While we had the temporary help of our staff, I knew folks were providing the time they had but also had responsibilities of their own. That’s when the team turned to our CBO partners. We knew that their work was also displaced due to the pandemic, now that they could no longer assist clients in person. And who better to bring on than experienced CalFresh outreach assisters with deep eligibility expertise! Our client success team went from two to eight folks almost overnight to meet the demand of inbound client conversations. I feel so fortunate to have been able to bring on such dedicated individuals who have provided immense relief to the client success team.
What do you think would surprise people most about what you’re hearing from GetCalFresh applicants?
Despite how trying the situation we are in right now is, I think the most surprising thing for people is when they find out that clients often deny or cancel their own benefit to save it for someone else. I primarily hear this from our Spanish-speaking clients—they don’t want to use the benefit because they feel someone else might need it more. It has been a common belief for years that taking government benefits means taking them away from others. This is also an insight our research team confirmed, and that they have been learning more about while thinking about inclusion. In spite of struggling with serious financial and food insecurity, clients are choosing to skip the benefit instead of accessing what might be available. People would probably be surprised to learn that this has been a longstanding barrier when it comes to accessing benefits.
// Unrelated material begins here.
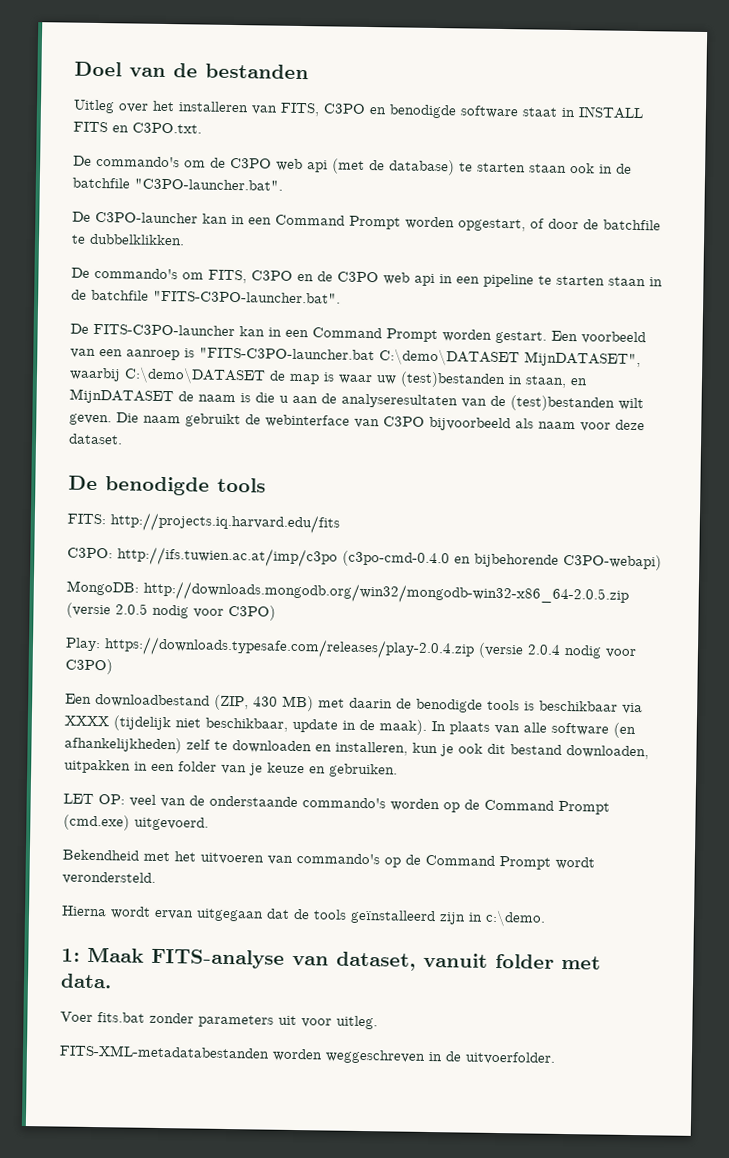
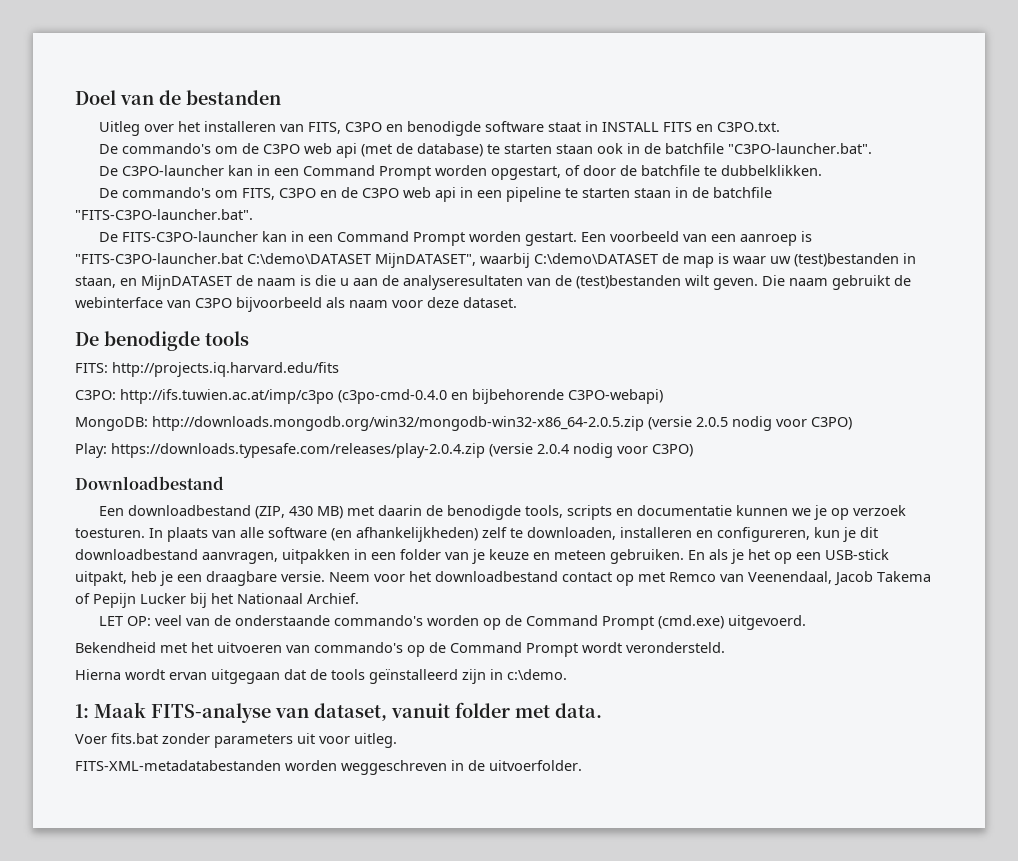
(113, 666) none -> [75,476,224,490] // Downloadbestand
[487,699,643,715] [64,715,427,735] tools is beschikbaar via XXXX (tijdelijk niet beschikbaar, update in de maak). -> [525,505,907,520] [75,528,145,538] tools, scripts en documentatie kunnen we je op verzoek toesturen.
[232,740,649,760] downloaden en installeren, kun je ook dit bestand downloaden, -> [527,527,878,542] [75,549,278,564] downloaden, installeren en configureren, kun je dit downloadbestand aanvragen,
(326, 770) none -> [554,550,606,560] meteen
(398, 770) none -> [688,549,889,564] [75,571,931,586] [75,593,359,608] En als je het op een USB-stick uitpakt, heb je een draagbare versie. Neem voor het downloadbestand contact op met Remco van Veenendaal, Jacob Takema of Pepijn Lucker bij het Nationaal Archief.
What’s the hardest thing about your job? What’s the most rewarding thing about your job?
There can be a lot of challenges stepping into a job like this. Especially in California, since CalFresh is a county-administered (instead of state-administered) system, keeping up with all 58 counties and their business processes definitely keeps me on my toes. But at the end of the day, I think both the hardest and most rewarding thing is definitely the client stories.
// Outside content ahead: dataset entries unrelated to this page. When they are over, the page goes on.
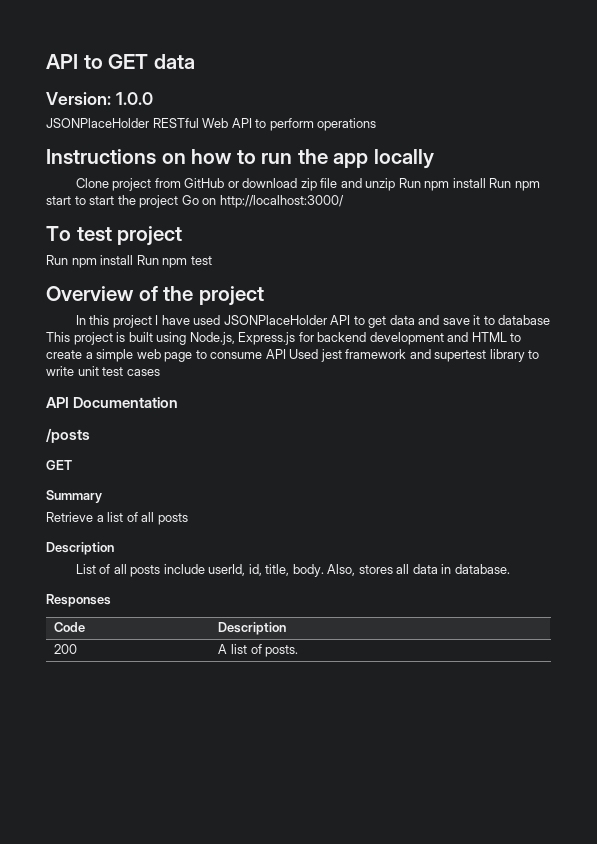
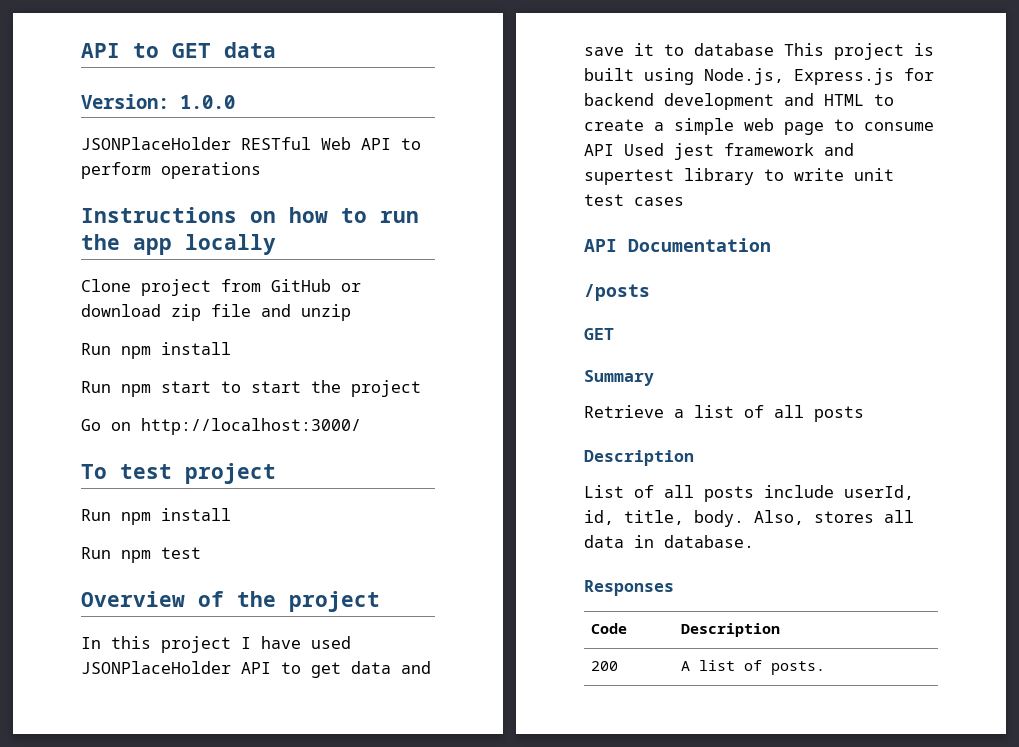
[398,178,486,191] Run npm install -> [81,342,231,359] // Run npm install //
(179, 201) none -> (421, 388) //
(134, 260) none -> (231, 514) //

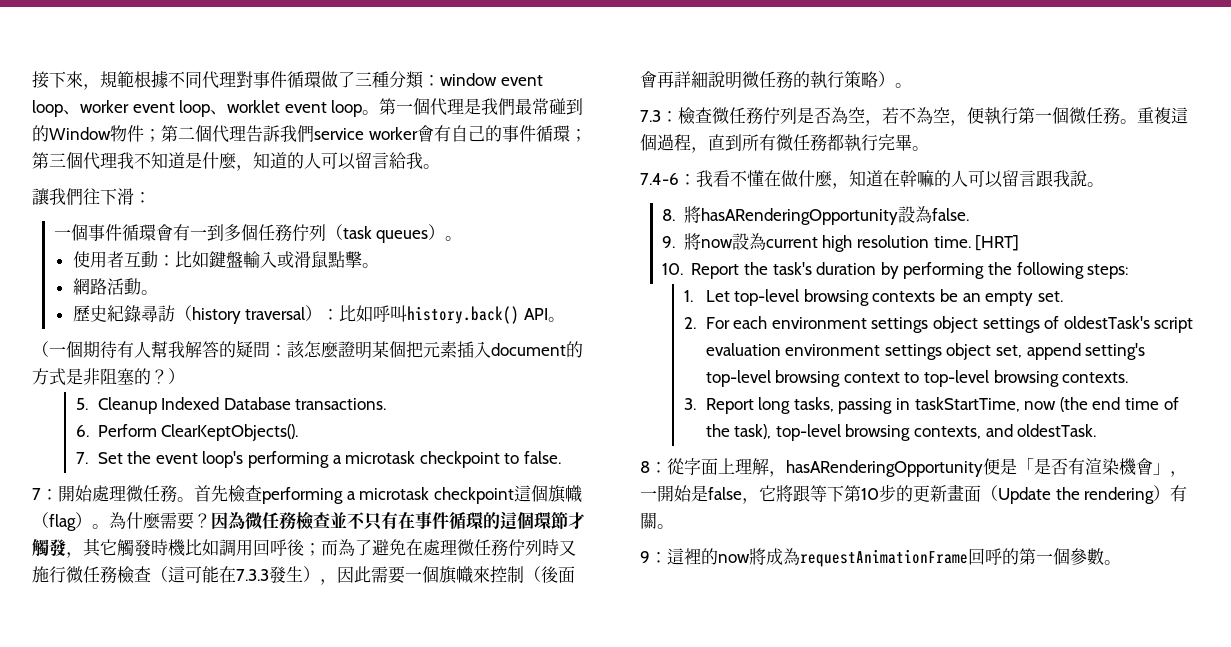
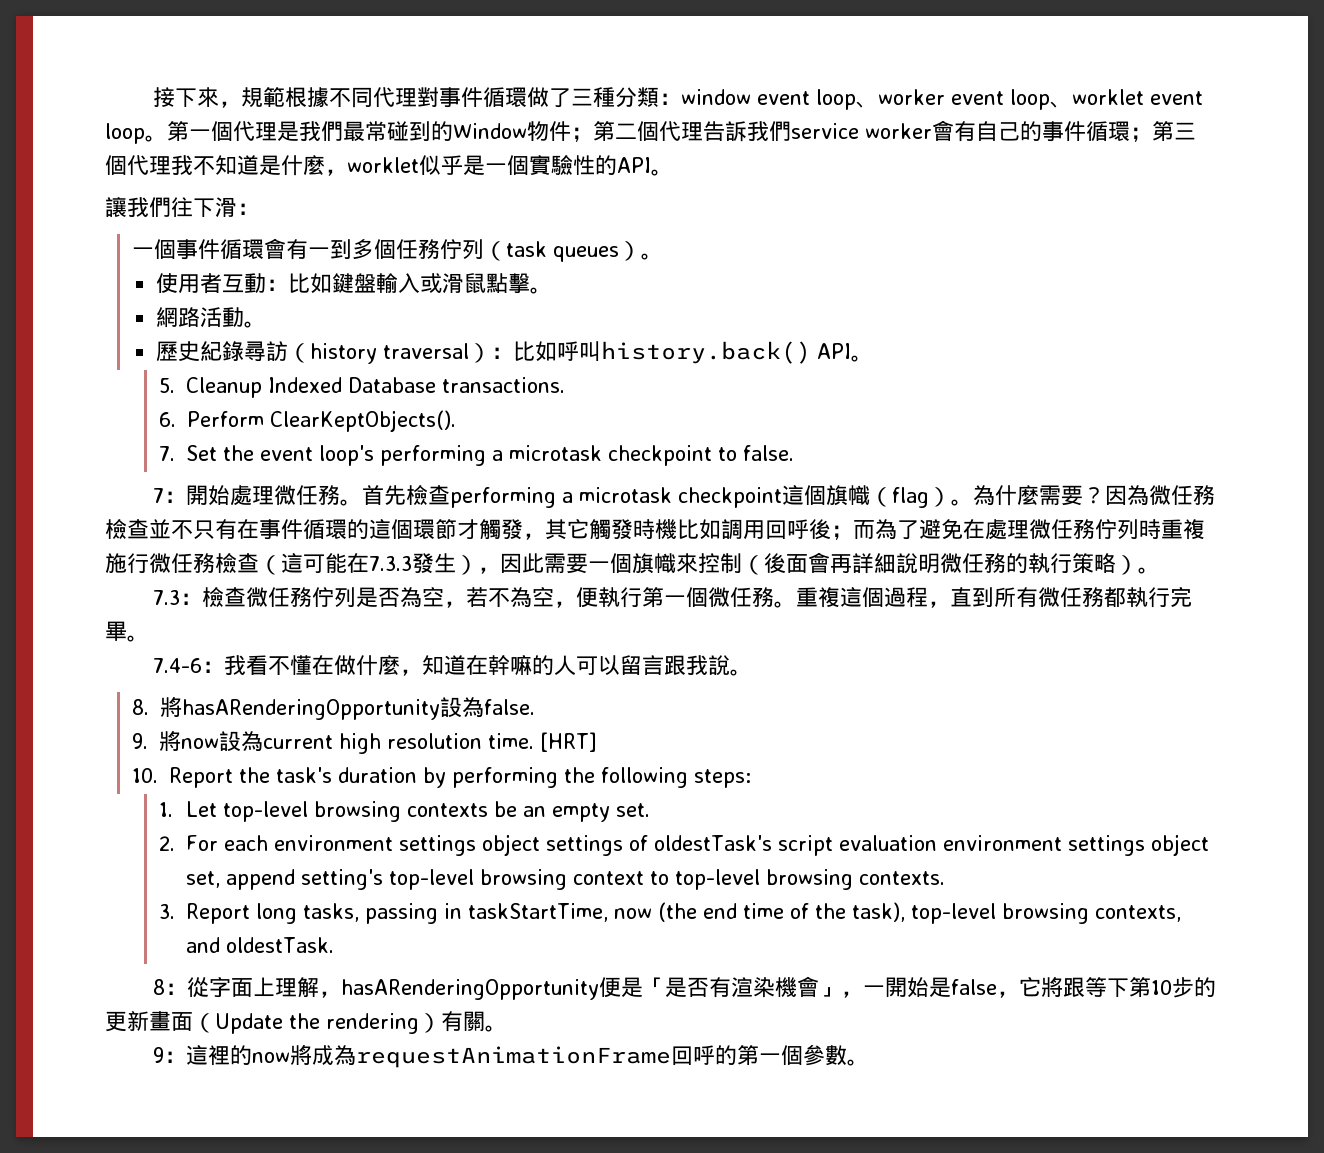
[253,152,423,170] 知道的人可以留言給我 -> [347,155,651,175] worklet似乎是一個實驗性的API
[32,340,583,359] [32,368,185,386] // （一個期待有人幫我解答的疑問：該怎麼證明某個把元素插入document的方式是非阻塞的？） -> (874, 358) none
[559,540,576,556] 又 -> [1161,519,1205,540] 重複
Sometimes we hear really disheartening stories that clients share about their situation that really make you stop and think “We need to do better.” It can get really heavy constantly hearing people tell you about their experience and what brought them to a place of need. Clients also share frustration about their efforts in trying to apply for CalFresh, and how it can feel like an uphill journey. Although challenging, I appreciate clients sharing their difficult stories just as much as the happy ones because it really highlights all of the damaged parts in the ecosystem that we have an opportunity to touch and make better—even if just a tiny bit.
I also hear good stories. It feels pretty reassuring when clients tell us how easy their process was, and how much receiving CalFresh has helped them get through some of their toughest times. It’s encouraging to know we are doing something right.
“I want and need you to know that I never could have succeeded this easily without the CalFresh staff’s guidance and brilliantly kind follow-through. You are truly angels of help and mercy.”